Wörtlich heißt es: "In einem Sport, in dem die Teilnehmer mit Geschwindigkeiten von mehr als 300 km/h fahren, sind wir der Ansicht, dass die gesamte Konzentration eines Fahrers auf das Fahren fokussiert sein sollte und dass exzessive Ermüdung oder Schmerzen, die ein Fahrer erleidet, zu einem Konzentrationsverlust führen und signifikante Konsequenzen haben könnten."

Schuss für Mercedes nach hinten losgegangen?

In Baku hatte Red-Bull-Teamchef Christian Horner den vom "Porpoising" stark betroffenen Teams noch nahegelegt, "eine dickere Bodenplatte draufzuschrauben, wenn sie wollen, oder das Auto anzuheben. Das wäre die einfachste Lösung." Denn seiner Meinung nach wäre es "unfair, die zu bestrafen, die ihre Hausaufgaben gemacht haben".

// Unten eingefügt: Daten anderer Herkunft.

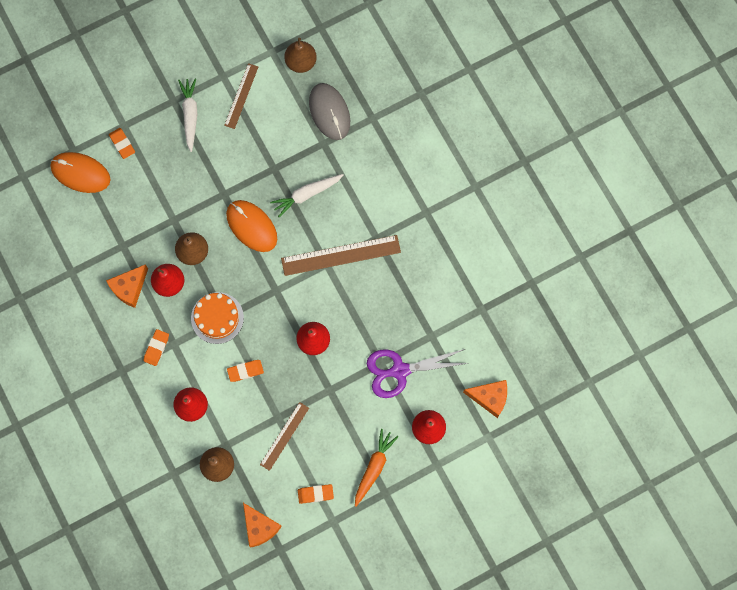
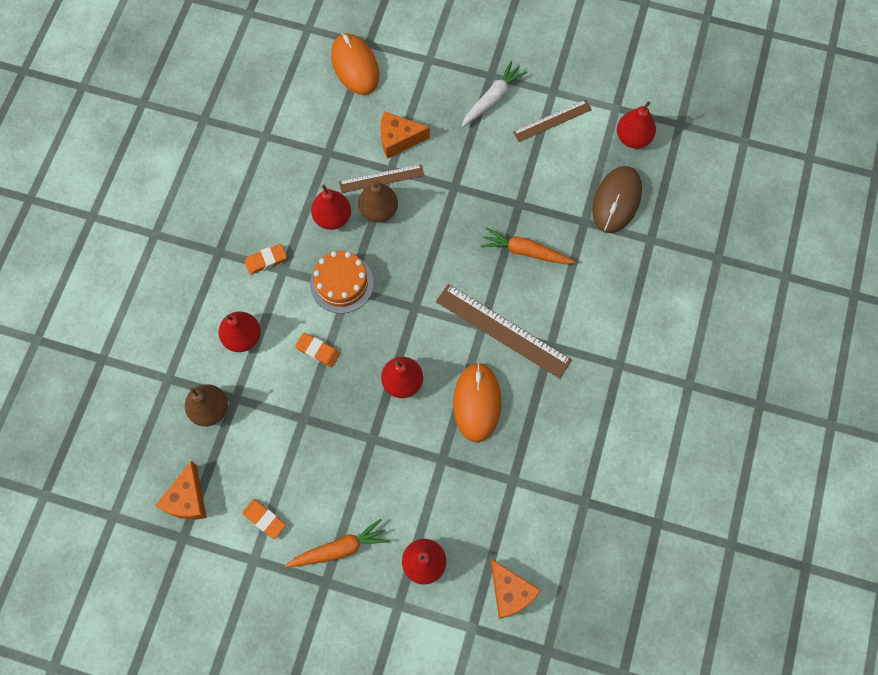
camera: 45 degrees right, 5 degrees down
(122, 144) = (412, 73): orange eraser -> none
(129, 288) = (296, 191): orange cheese -> orange cheese (398, 139)
(251, 226) = (450, 234): orange mouse -> orange mouse (477, 403)
(284, 436) = (292, 440): brown ruler -> brown ruler (381, 178)
(301, 62) = (633, 138): brown pear -> red pear
(306, 195) = (525, 251): white carrot -> orange carrot
(329, 112) = (616, 201): grey mouse -> brown mouse
(400, 370) = (452, 483): purple scissors -> none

Tatsächlich könnte die neue technische Richtlinie aber gerade für Red Bull ein Segen sein. Ferrari und Mercedes waren bislang vom "Porpoising" deutlich stärker betroffen und laufen damit viel eher Gefahr, durch die FIA zu einem Set-up mit mehr Bodenhöhe gezwungen zu werden. Und mehr Bodenhöhe bedeutet in der Formel 1 weniger Performance ...

Transparenzhinweis: In einer zuerst veröffentlichten Version dieses Artikels hatten wir berichtet, dass die FIA bereits in Montreal Set-up-Änderungen erzwingen und Disqualifikationen vornehmen könnte. Das ist nicht der Fall, wie eine Nachfrage bei der FIA ergeben hat. In Montreal werden zunächst nur Daten erhoben. Bestraft wird erst zu einem späteren Zeitpunkt in der Saison.